OU will honor South African playwright Athol Fugard with two-week festival

The Division of Theater and the African Studies program are partnering for two weeks to honor the works of famed South African playwright Athol Fugard.

For about 40 years, the South African government, under National Party rule, enforced the apartheid system to politically and socially segregate the races. South African playwright Athol Fugard put them together on the same stage.

The Ohio University Division of Theater and African Studies Program are partnering for a two-week festival titled “Fugard at OHIO,” which includes live productions and film screenings.

Fugard is known for his personal and political writing exploring the human and political aspects of apartheid in South Africa. The South African government often banned productions of his plays and confiscated Fugard’s passport in the 1960s.

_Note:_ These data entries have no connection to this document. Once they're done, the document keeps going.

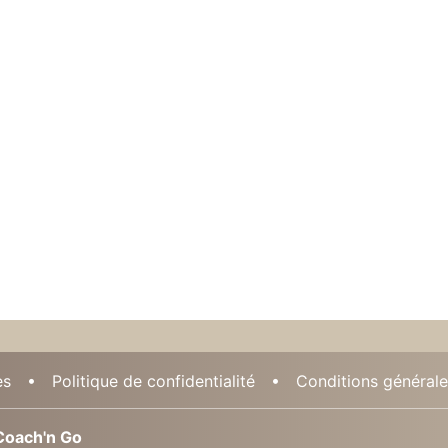
es
Politique de confidentialité
Conditions générales
oach'n Go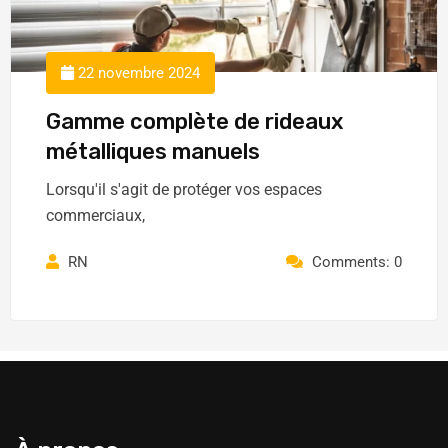
22 novembre 2024
Gamme complète de rideaux
métalliques manuels
Lorsqu'il s'agit de protéger vos espaces
commerciaux,
RN
Comments: 0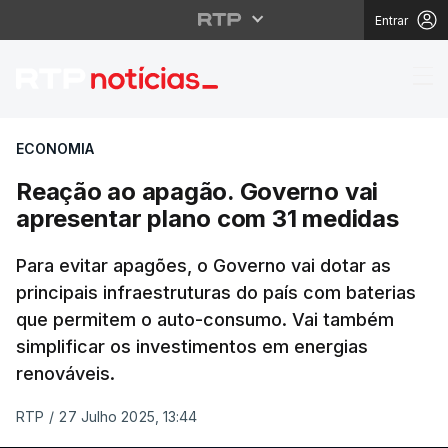
Entrar
Reação ao apagão. Gov
ECONOMIA
Reação ao apagão. Governo vai
apresentar plano com 31 medidas
Para evitar apagões, o Governo vai dotar as
principais infraestruturas do país com baterias
que permitem o auto-consumo. Vai também
simplificar os investimentos em energias
renováveis.
RTP
/
27 Julho 2025, 13:44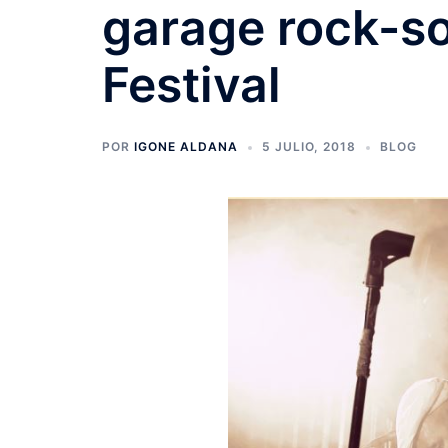
garage rock-so
Festival
POR
IGONE ALDANA
5 JULIO, 2018
BLOG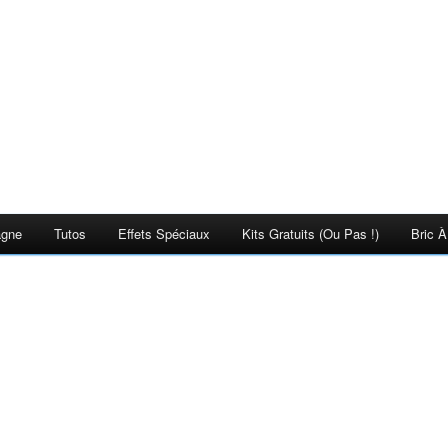
agne
Tutos
Effets Spéciaux
Kits Gratuits (ou Pas !)
Bric À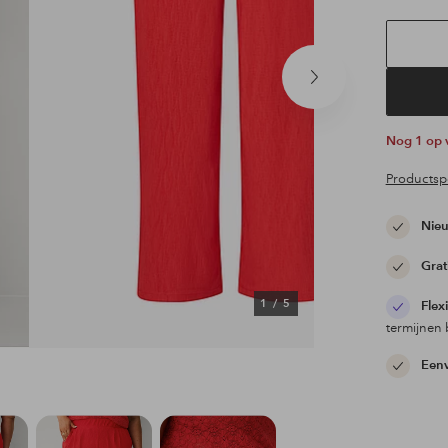
Volgend
product
Nog 1 op
Productspe
Nieu
Grat
1
/
5
Flex
termijnen 
Eenv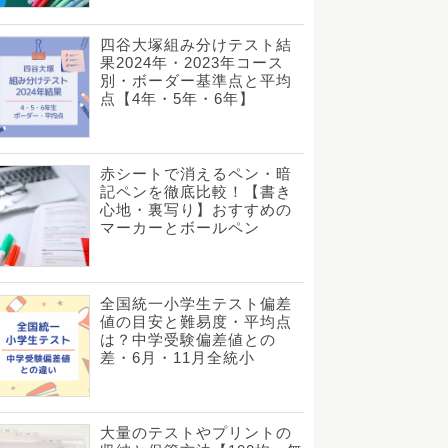
四谷大塚組み分けテスト結
果2024年・2023年コース
別・ボーダー基準点と平均
点【4年・5年・6年】
赤シートで消えるペン・暗
記ペンを徹底比較！【書き
心地・裏写り】おすすめの
マーカーとボールペン
全国統一小学生テスト偏差
値の目安と難易度・平均点
は？中学受験偏差値との
差・6月・11月全統小
大量のテストやプリントの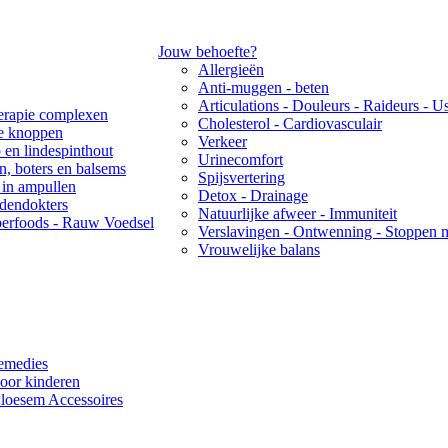
Jouw behoefte?
Allergieën
Anti-muggen - beten
Articulations - Douleurs - Raideurs - U
rapie complexen
Cholesterol - Cardiovasculair
re knoppen
Verkeer
 en lindespinthout
Urinecomfort
ën, boters en balsems
Spijsvertering
 in ampullen
Detox - Drainage
idendokters
Natuurlijke afweer - Immuniteit
erfoods - Rauw Voedsel
Verslavingen - Ontwenning - Stoppen 
Vrouwelijke balans
emedies
oor kinderen
loesem Accessoires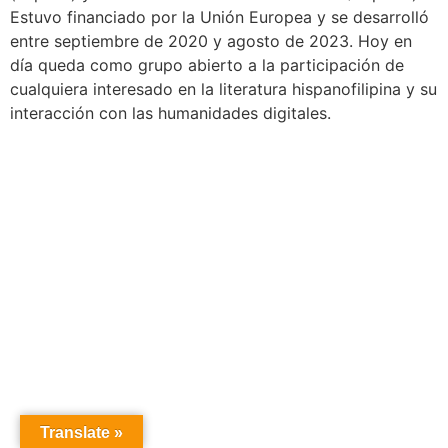
Estuvo financiado por la Unión Europea y se desarrolló
entre septiembre de 2020 y agosto de 2023. Hoy en
día queda como grupo abierto a la participación de
cualquiera interesado en la literatura hispanofilipina y su
interacción con las humanidades digitales.
Translate »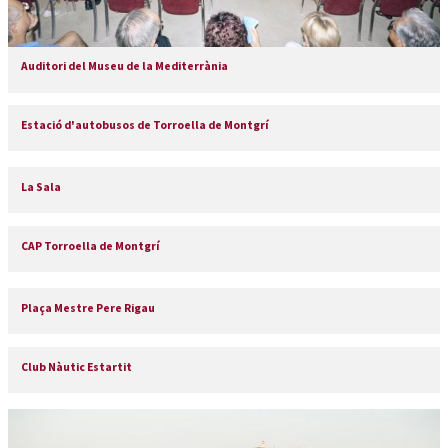
Auditori del Museu de la Mediterrània
Estació d'autobusos de Torroella de Montgrí
La Sala
CAP Torroella de Montgrí
Plaça Mestre Pere Rigau
Club Nàutic Estartit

The festival begins Wednesday afternoon with opening remarks from Zakes Mda, a professor of creative writing in the OU English department and Fugard’s close friend for many years. Mda said he plans to outline the context of Fugard’s work so audiences can properly understand where the stories are coming from.

“(Fugard) is regarded as the greatest living playwright in the English language today,” said Mda, who also works with Fugard as an artist in residence at the Stellenbosch Institute for Advanced Study in South Africa. “His influence is not just in South Africa but all over the world. He’s a mammoth figure.”

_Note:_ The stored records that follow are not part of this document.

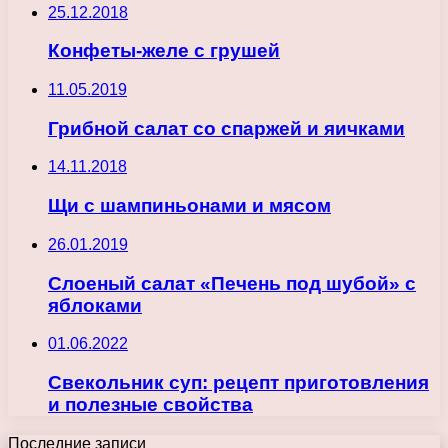
25.12.2018
Конфеты-желе с грушей
11.05.2019
Грибной салат со спаржей и яичками
14.11.2018
Щи с шампиньонами и мясом
26.01.2019
Слоеный салат «Печень под шубой» с
яблоками
01.06.2022
Свекольник суп: рецепт приготовления
и полезные свойства
Последние записи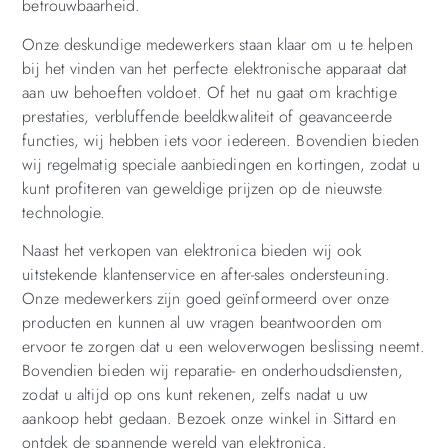
betrouwbaarheid.
Onze deskundige medewerkers staan klaar om u te helpen
bij het vinden van het perfecte elektronische apparaat dat
aan uw behoeften voldoet. Of het nu gaat om krachtige
prestaties, verbluffende beeldkwaliteit of geavanceerde
functies, wij hebben iets voor iedereen. Bovendien bieden
wij regelmatig speciale aanbiedingen en kortingen, zodat u
kunt profiteren van geweldige prijzen op de nieuwste
technologie.
Naast het verkopen van elektronica bieden wij ook
uitstekende klantenservice en after-sales ondersteuning.
Onze medewerkers zijn goed geïnformeerd over onze
producten en kunnen al uw vragen beantwoorden om
ervoor te zorgen dat u een weloverwogen beslissing neemt.
Bovendien bieden wij reparatie- en onderhoudsdiensten,
zodat u altijd op ons kunt rekenen, zelfs nadat u uw
aankoop hebt gedaan. Bezoek onze winkel in Sittard en
ontdek de spannende wereld van elektronica.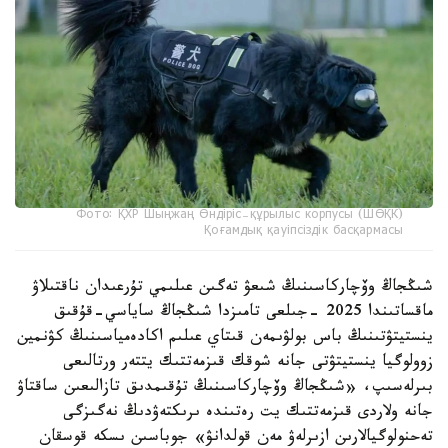
Фото: ҚХР Шыңжаң Өндіріс-құрылыс корпусы (ШӨҚК)
Қоғамдық қауіпсіздік басқармасы
شىڭجاڭ وۆچاركاسىنىڭ شىعۋ تەگىن عىلىمي تۇرعىدان ناقتىلاۋ
ماقساتىندا 2025 -جىلعى تامىزدا شىڭجاڭ ساياسي-قۇقىق
ينستيتۋتىنىڭ باس بولۋىمەن قىتاي عىلىم اكادەمياسىنىڭ كۋنمين
زوولوگيا ينستيتۋتى جانە شوقك قىزمەتتىك يتتەر ورتالىعى
بىرلەسىپ، «شىڭجاڭ وۆچاركاسىنىڭ تۇقىمدىق تازالىعىن ساقتاۋ
جانە ولاردى قىزمەتتىك يت رەتىندە ىرىكتەۋدىڭ نەگىزگى
تەحنولوگيالارىن ازىرلەۋ مەن قولدانۋ» جوباسىن ىسكە قوسقان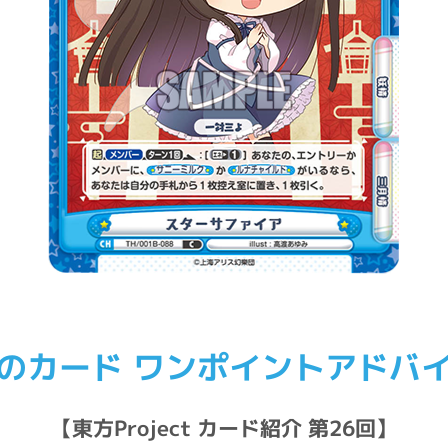
のカード ワンポイントアドバ
【東方Project カード紹介 第26回】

The idea for the festival began in summer 2014 during OU’s last affiliated season with the Monomoy Theatre in Cape Cod. One of the eight shows performed at the summer stock theater was Blood Knot, a Fugard play about a pair of black and white brothers that analyzes the idea of brotherhood and looks at the way people treat and affect one another.

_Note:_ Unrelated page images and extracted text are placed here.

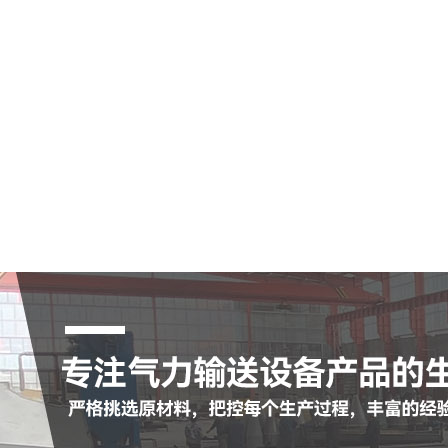
气输送斜槽
瓷耐磨管
瓷耐磨弯头
茨鼓风机
冲布袋除尘器
查看更多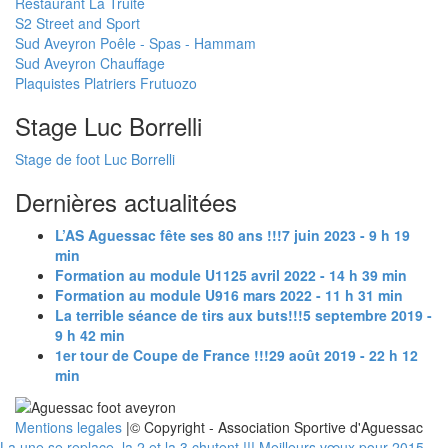
Restaurant La Truite
S2 Street and Sport
Sud Aveyron Poêle - Spas - Hammam
Sud Aveyron Chauffage
Plaquistes Platriers Frutuozo
Stage Luc Borrelli
Stage de foot Luc Borrelli
Dernières actualitées
L’AS Aguessac fête ses 80 ans !!!
7 juin 2023 - 9 h 19
min
Formation au module U11
25 avril 2022 - 14 h 39 min
Formation au module U9
16 mars 2022 - 11 h 31 min
La terrible séance de tirs aux buts!!!
5 septembre 2019 -
9 h 42 min
1er tour de Coupe de France !!!
29 août 2019 - 22 h 12
min
Mentions legales
|© Copyright - Association Sportive d'Aguessac
La une se replace, la 2 et la 3 chutent !!!
Meilleurs vœux pour 2015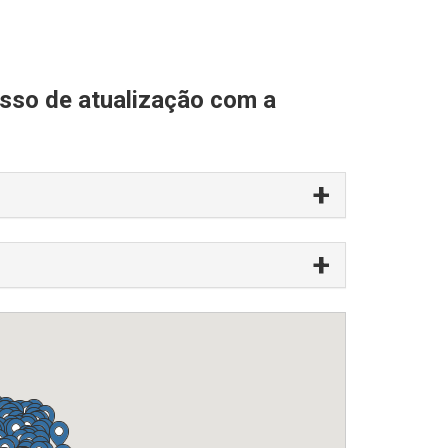
esso de atualização com a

Shelley Delaney, head of performance for OU, was the director of the Monomoy production. She said it was halfway through rehearsals when she knew she wanted to recreate the piece on campus.

“It’s the most I’ve ever connected with a role and the first time I’ve really felt like I was getting to use my craft and what I’m learning to really say something,” said Jared Davis, a third-year graduate actor who is reprising his role as white brother Morris in Blood Knot.

Because it’s an additional play, there was no funding for it. Delaney looked to partner with the African Studies Program and found Michael Ofori, who had organized a performance of Sizwe Bansi is Dead, a Fugard play, for one night at ARTS/West in spring 2014.

Ofori, a doctoral student in the Interdisciplinary Arts program who got his master’s in African studies from OU, will direct and act in Sizwe Bansi is Dead, which runs during the second week of the festival.

The play deals with issues of identity with the Population Registration Act of 1950 in South Africa that required every person to register as black, white or colored (mixed).

“The law identifies you as black, and it doesn’t matter what you think of yourself,” Ofori, who is from Ghana, said. “Which identity is it? The one society thinks he is, or the one he thinks he is?”

The festival concludes Jan. 20 with a symposium, featuring five professors from different departments, called “Apartheid Aftertaste: Contemporary Realities in the Works of Athol Fugard.” Delaney, who is on the panel, said the symposium will explain why Fugard’s work is not only relevant to South Africa, but also to America.

“The (apartheid and National Party) regime is over, but there are certain elements we need to learn from and know,” Ofori said. “There are parallels happening in our time that we need to look at.”